Spermiogenesis in Mesostoma viaregginum begins with the formation of a zone of differentiation containing striated rootlets, two centrioles, and an intercentriolar body in-between. These centrioles generate two parallel free-flagella with the 9+“1” pattern of the Trepaxonemata growing out in opposite directions. Spermatid differentiation is characterised by a 90° latero-ventral rotation of flagella and a subsequent disto-proximal centriolar rotation, with a distal cytoplasmic projection. The former rotation involves the compression of a row of cortical microtubules and allows recognising a flagellar side and an aflagellar side in the late spermatid and in the mature spermatozoon. At the end of the differentiation, centrioles and microtubules lie parallel to the spermatid axis. The disto-proximal centriolar rotation is proposed as a synapomorphy for the Rhabdocoela. The modifications of the intercentriolar body during spermiogenesis and the migration of the nucleus and the centrioles towards the cytoplasmic distal projection are also described. The mature spermatozoon of M. viaregginum is filiform and tapered at both ends and presents many features found in the Rhabdocoela gametes. The nucleus disappears before the flagellar insertion and a density gradient of mitochondria is observed along the sperm axis. The anterior end of the spermatozoon of M. viaregginum is characterised by a tapering capped by a membrane expansion. This study has enabled us to describe precisely the orientation of spermatozoa in the Rhabdocoela in general: the centriolar extremity is proposed as the anterior one for the Rhabdocoela.     

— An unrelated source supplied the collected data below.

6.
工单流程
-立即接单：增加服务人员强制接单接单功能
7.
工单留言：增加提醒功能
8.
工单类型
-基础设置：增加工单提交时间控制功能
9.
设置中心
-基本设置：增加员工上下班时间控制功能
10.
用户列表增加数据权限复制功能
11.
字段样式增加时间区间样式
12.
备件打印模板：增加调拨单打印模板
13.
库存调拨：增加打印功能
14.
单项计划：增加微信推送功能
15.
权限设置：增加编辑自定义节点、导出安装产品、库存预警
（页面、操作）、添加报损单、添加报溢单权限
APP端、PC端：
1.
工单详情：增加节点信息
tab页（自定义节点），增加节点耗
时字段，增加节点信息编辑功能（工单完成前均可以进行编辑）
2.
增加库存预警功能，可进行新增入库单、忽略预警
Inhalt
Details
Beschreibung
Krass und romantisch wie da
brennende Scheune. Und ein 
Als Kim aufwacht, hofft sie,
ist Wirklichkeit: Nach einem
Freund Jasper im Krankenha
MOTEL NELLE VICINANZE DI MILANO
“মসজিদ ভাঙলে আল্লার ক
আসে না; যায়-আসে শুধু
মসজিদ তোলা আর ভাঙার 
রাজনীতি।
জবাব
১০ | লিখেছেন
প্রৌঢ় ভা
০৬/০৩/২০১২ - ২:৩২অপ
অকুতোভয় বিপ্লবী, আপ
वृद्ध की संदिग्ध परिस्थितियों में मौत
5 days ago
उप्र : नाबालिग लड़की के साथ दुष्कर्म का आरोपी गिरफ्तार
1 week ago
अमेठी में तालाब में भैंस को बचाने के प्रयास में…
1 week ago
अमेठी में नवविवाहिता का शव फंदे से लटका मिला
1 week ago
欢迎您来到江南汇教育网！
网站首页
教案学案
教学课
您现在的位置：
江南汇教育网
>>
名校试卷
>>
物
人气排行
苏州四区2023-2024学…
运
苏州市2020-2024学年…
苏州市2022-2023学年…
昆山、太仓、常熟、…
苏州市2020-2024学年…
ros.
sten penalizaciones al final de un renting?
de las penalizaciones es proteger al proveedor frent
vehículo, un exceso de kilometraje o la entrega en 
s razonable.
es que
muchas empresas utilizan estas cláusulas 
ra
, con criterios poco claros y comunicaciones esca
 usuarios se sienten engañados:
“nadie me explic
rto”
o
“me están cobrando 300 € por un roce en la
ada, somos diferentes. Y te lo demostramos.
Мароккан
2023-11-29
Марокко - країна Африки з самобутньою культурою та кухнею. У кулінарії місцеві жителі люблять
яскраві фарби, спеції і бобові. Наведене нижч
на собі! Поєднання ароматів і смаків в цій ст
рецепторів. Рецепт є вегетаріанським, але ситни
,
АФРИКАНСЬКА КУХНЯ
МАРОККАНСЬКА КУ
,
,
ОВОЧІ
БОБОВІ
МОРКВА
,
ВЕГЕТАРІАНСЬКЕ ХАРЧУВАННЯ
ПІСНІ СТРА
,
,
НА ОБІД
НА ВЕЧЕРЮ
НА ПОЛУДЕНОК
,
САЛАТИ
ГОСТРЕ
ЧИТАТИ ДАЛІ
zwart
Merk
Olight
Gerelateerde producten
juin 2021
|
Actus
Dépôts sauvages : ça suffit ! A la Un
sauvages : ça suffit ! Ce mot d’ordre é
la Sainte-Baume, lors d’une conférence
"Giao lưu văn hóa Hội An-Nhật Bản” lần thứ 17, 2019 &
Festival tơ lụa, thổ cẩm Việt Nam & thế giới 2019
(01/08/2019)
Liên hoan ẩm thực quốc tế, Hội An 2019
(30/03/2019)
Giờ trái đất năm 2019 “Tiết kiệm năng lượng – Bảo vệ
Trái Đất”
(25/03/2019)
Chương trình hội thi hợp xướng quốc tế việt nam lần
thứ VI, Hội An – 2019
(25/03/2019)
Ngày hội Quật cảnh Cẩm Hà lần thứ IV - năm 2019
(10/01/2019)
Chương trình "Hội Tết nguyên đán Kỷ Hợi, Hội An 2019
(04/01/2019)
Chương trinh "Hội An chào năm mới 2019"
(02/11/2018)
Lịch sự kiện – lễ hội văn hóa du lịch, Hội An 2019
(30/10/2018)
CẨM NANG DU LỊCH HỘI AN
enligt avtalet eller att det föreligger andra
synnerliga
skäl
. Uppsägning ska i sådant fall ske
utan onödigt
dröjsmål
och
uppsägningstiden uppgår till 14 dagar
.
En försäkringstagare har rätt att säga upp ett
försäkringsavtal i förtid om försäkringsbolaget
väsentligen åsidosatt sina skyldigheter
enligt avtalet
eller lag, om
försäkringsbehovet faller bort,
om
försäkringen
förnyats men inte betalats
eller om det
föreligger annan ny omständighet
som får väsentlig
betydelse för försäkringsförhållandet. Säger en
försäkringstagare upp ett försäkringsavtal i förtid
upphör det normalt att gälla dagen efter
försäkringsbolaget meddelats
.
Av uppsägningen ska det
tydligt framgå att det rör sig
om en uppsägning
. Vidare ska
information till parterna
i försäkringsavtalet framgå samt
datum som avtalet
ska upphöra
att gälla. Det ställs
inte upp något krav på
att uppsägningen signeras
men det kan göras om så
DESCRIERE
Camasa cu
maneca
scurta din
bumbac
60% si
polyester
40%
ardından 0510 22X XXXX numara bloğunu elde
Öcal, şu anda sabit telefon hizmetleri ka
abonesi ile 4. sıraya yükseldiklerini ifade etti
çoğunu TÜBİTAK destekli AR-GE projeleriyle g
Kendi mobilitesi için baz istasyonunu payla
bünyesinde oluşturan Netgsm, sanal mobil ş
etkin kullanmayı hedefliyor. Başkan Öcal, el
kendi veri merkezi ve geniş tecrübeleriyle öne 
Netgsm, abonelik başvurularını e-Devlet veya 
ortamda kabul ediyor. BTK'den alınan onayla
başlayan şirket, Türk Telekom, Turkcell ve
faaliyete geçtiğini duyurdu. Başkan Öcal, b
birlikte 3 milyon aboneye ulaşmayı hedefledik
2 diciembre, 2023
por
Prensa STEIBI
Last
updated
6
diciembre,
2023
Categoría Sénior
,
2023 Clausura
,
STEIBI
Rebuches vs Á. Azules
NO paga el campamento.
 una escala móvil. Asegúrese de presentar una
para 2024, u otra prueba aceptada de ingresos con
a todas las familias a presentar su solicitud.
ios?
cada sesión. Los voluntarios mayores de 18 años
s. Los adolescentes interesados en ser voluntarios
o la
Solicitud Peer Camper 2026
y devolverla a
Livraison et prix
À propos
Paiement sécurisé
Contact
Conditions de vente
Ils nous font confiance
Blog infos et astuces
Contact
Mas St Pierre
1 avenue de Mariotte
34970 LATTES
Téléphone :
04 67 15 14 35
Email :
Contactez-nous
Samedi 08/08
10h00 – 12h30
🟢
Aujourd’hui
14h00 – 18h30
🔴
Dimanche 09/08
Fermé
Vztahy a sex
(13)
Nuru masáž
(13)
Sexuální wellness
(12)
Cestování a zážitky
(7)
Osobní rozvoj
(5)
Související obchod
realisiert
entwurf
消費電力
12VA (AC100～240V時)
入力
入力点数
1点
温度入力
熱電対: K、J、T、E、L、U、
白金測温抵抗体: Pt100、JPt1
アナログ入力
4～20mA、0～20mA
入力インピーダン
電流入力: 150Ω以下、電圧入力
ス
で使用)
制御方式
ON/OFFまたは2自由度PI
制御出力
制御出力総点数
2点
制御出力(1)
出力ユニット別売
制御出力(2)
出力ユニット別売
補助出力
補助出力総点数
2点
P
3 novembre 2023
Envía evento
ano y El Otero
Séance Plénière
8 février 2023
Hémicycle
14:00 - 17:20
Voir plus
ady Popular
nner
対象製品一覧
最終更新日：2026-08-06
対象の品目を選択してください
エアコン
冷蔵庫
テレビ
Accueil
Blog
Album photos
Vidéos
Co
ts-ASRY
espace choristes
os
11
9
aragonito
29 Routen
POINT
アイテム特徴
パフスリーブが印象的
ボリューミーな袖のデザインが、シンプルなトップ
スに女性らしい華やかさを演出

Spermiogenesis and spermatozoon ultrastructure of the cranial digenean Troglotrema acutum (Leuckart, 1842)

Ultrastructure of spermiogenesis and the main characters of the mature spermatozoon of Troglotrema acutum are described by means of transmission electron microscopy. Specimens were obtained from the nasolacrimal sinuses of an American mink (Mustela vison). Spermiogenesis in T. acutum follows the general pattern of digeneans. The zone of differentiation is a conical-shaped area bordered by cortical microtubules and delimited at its base by a ring of arched membranes. This area contains 2 centrioles associated with striated rootlets and an intercentriolar body between them. The centrioles develop 2 free flagella that grow ortogonally to the median cytoplasmic process. The posterior flagellar rotation and proximodistal fusion of the free flagella with the median cytoplasmic process originate the spermatozoon. The mature spermatozoon of T. acutum is characterized by the presence of 2 axonemes of different lengths presenting the 9+'1' trepaxonematan pattern, 2 bundles of parallel cortical microtubules, 2 mitochondria, a nucleus, and granules of glycogen. These ultrastructural characters are compared with other digenean species previously studied and the importance of different spermatological features is discussed.